On the other hand, Kipling may once again be regarded highly and his literary exile be seen as the result of liberal bias.
A man named Niall Ferguson has been resurrecting the notion that empire was benevolent. In an article in the Guardian, Priyamvada Gopal has written against this idea in an article titled, “The story being peddled by imperial apologists is a poisonous fairytale.” In the article he says Colonialism was a “tale of slavery, plunder, war, corruption, land-grabbing, famines, exploitation, indentured labour, impoverishment, massacre, genocide and forced resettlement.” Any attempt to paint the period as one of benevolence during which a few bad incidents and opponents to civilization of natives destroyed a good thing.
Mr. Ferguson and others of his ilk have been encouraged by the missionary zeal of the right in the U.S. to restore America’s role as “leader of the Free World”, a euphemism for imperialist.
Most people know Mark Twain as the author of The Adventures of Huckleberry Finn and Tom Sawyer. Few know him as a fervent opponent of American Imperialism. Twain’s book “To the Person Sitting in Darkness” railed against the U.S. actions in the Philippines, and the whole concept of Captains of Industry.

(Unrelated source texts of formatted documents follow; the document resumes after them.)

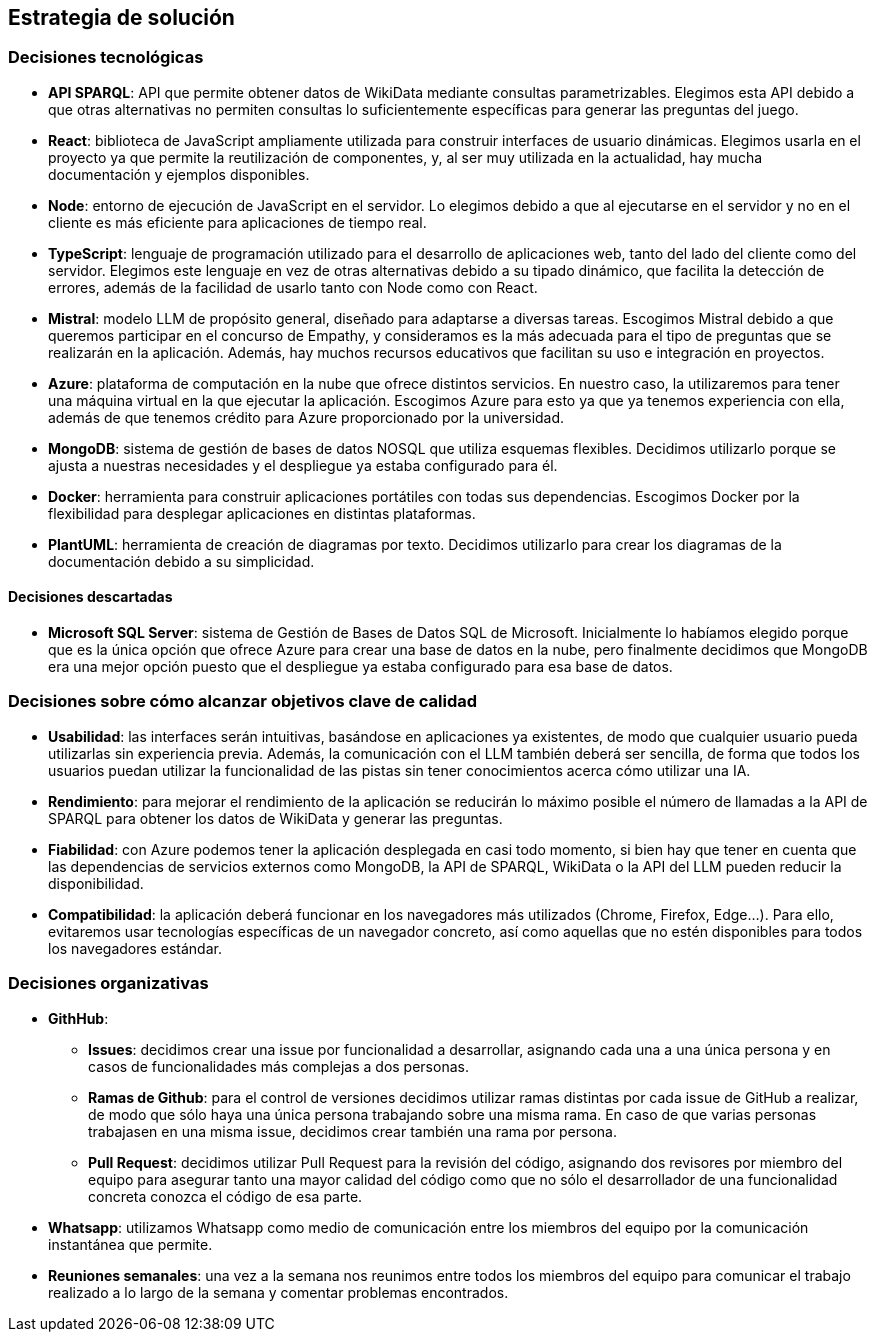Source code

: ifndef::imagesdir[:imagesdir: ../images]

[[section-solution-strategy]]
== Estrategia de solución


ifdef::arc42help[]
[role="arc42help"]
****
.Contenido
Un resumen corto y explicación de las estrategias y decisiones fundamentales para la solución que le dan forma a la arquitectura del sistema. Estas incluyen:
* Decisiones tecnológicas
* Decisiones acerca de la descomposición a alto nivel de un sistema, por ejemplo, el uso de algún patrón de diseño o de arquitectura.
* Decisiones en como alcanzar metas de calidad claves
* Decisiones organizacionales relevantes, como el seleccionar un proceso de desarrollo o delegar ciertas tareas a terceros.
.Motivación
Estas decisiones son las piedras angulares de la arquitectura. Son la base de muchas otras decisiones detalladas o reglas de implementación.
.Formato
Realice la explicación de las deciciones clave de manera breve.

Justifique las decisiones y porque se realizaron de esa manera, basado en el planteamiento del problema, las metas de calidad y restricciones clave. Refierase a los detalles en las secciones posteriores.

.Más información

Vea [https://docs.arc42.org/section-4/[Solution Strategy] en la documentación de arc42.

****
endif::arc42help[]

=== Decisiones tecnológicas
* **API SPARQL**: API que permite obtener datos de WikiData mediante consultas parametrizables. Elegimos esta API debido a que otras alternativas no permiten consultas lo suficientemente específicas para generar las preguntas del juego.
* **React**: biblioteca de JavaScript ampliamente utilizada para construir interfaces de usuario dinámicas. Elegimos usarla en el proyecto ya que permite la reutilización de componentes, y, al ser muy utilizada en la actualidad, hay mucha documentación y ejemplos disponibles.
* **Node**: entorno de ejecución de JavaScript en el servidor. Lo elegimos debido a que al ejecutarse en el servidor y no en el cliente es más eficiente para aplicaciones de tiempo real.
* **TypeScript**: lenguaje de programación utilizado para el desarrollo de aplicaciones web, tanto del lado del cliente como del servidor. Elegimos este lenguaje en vez de otras alternativas debido a su tipado dinámico, que facilita la detección de errores, además de la facilidad de usarlo tanto con Node como con React.
* **Mistral**: modelo LLM de propósito general, diseñado para adaptarse a diversas tareas. Escogimos Mistral debido a que queremos participar en el concurso de Empathy, y consideramos es la más adecuada para el tipo de preguntas que se realizarán en la aplicación. Además, hay muchos recursos educativos que facilitan su uso e integración en proyectos. 
* **Azure**: plataforma de computación en la nube que ofrece distintos servicios. En nuestro caso, la utilizaremos para tener una máquina virtual en la que ejecutar la aplicación. Escogimos Azure para esto ya que ya tenemos experiencia con ella, además de que tenemos crédito para Azure proporcionado por la universidad.
* **MongoDB**:  sistema de gestión de bases de datos NOSQL que utiliza esquemas flexibles. Decidimos utilizarlo porque se ajusta a nuestras necesidades y el despliegue ya estaba configurado para él.
* **Docker**: herramienta para construir aplicaciones portátiles con todas sus dependencias. Escogimos Docker por la flexibilidad para desplegar aplicaciones en distintas plataformas.
* **PlantUML**: herramienta de creación de diagramas por texto. Decidimos utilizarlo para crear los diagramas de la documentación debido a su simplicidad.

==== Decisiones descartadas
* **Microsoft SQL Server**: sistema de Gestión de Bases de Datos SQL de Microsoft. Inicialmente lo habíamos elegido porque que es la única opción que ofrece Azure para crear una base de datos en la nube, pero finalmente decidimos que MongoDB era una mejor opción puesto que el despliegue ya estaba configurado para esa base de datos.

=== Decisiones sobre cómo alcanzar objetivos clave de calidad
* **Usabilidad**: las interfaces serán intuitivas, basándose en aplicaciones ya existentes, de modo que cualquier usuario pueda utilizarlas sin experiencia previa. Además, la comunicación con el LLM también deberá ser sencilla, de forma que todos los usuarios puedan utilizar la funcionalidad de las pistas sin tener conocimientos acerca cómo utilizar una IA.
* **Rendimiento**: para mejorar el rendimiento de la aplicación se reducirán lo máximo posible el número de llamadas a la API de SPARQL para obtener los datos de WikiData y generar las preguntas.
* **Fiabilidad**: con Azure podemos tener la aplicación desplegada en casi todo momento, si bien hay que tener en cuenta que las dependencias de servicios externos como MongoDB, la API de SPARQL, WikiData o la API del LLM pueden reducir la disponibilidad.
* **Compatibilidad**: la aplicación deberá funcionar en los navegadores más utilizados (Chrome, Firefox, Edge...). Para ello, evitaremos usar tecnologías específicas de un navegador concreto, así como aquellas que no estén disponibles para todos los navegadores estándar.

=== Decisiones organizativas 
* **GithHub**:
** **Issues**: decidimos crear una issue por funcionalidad a desarrollar, asignando cada una a una única persona y en casos de funcionalidades más complejas a dos personas.  
** **Ramas de Github**: para el control de versiones decidimos utilizar ramas distintas por cada issue de GitHub a realizar, de modo que sólo haya una única persona trabajando sobre una misma rama. En caso de que varias personas trabajasen en una misma issue, decidimos crear también una rama por persona. 
** **Pull Request**: decidimos utilizar Pull Request para la revisión del código, asignando dos revisores por miembro del equipo para asegurar tanto una mayor calidad del código como que no sólo el desarrollador de una funcionalidad concreta conozca el código de esa parte.
* **Whatsapp**: utilizamos Whatsapp como medio de comunicación entre los miembros del equipo por la comunicación instantánea que permite.
* **Reuniones semanales**: una vez a la semana nos reunimos entre todos los miembros del equipo para comunicar el trabajo realizado a lo largo de la semana y comentar problemas encontrados.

In an attempt to regain what they never had through a fairytale time that never existed, there are Americans and British longing for the good-old-days when their families had it easy by bringing Christianity and Western Civilization to places as far-flung as India and the American West.
In politics things are never what they are advertised to be. Knowing that, it was still encouraging to hear former president George W. Bush, this morning, say that “bigotry and white supremacy are blasphemy to the American creed.”
Remember that none of the traditional wing of the Republican Party made any headway against Donald Trump in the last primary. A surprising number of top ranking Republicans who call them selves Governing Republicans, are choosing not to run again. Is this in preparation for a new and revised version of the GOP to run against the Freedom Caucus type of Republicans? Remember that Jeb Bush was one of those who were unsuccessful against Trump.
For now, maybe we should just take this as a nice move by a neoconservative to paint his period of blatant efforts at restructuring the governments of two countries as a statement of contrition.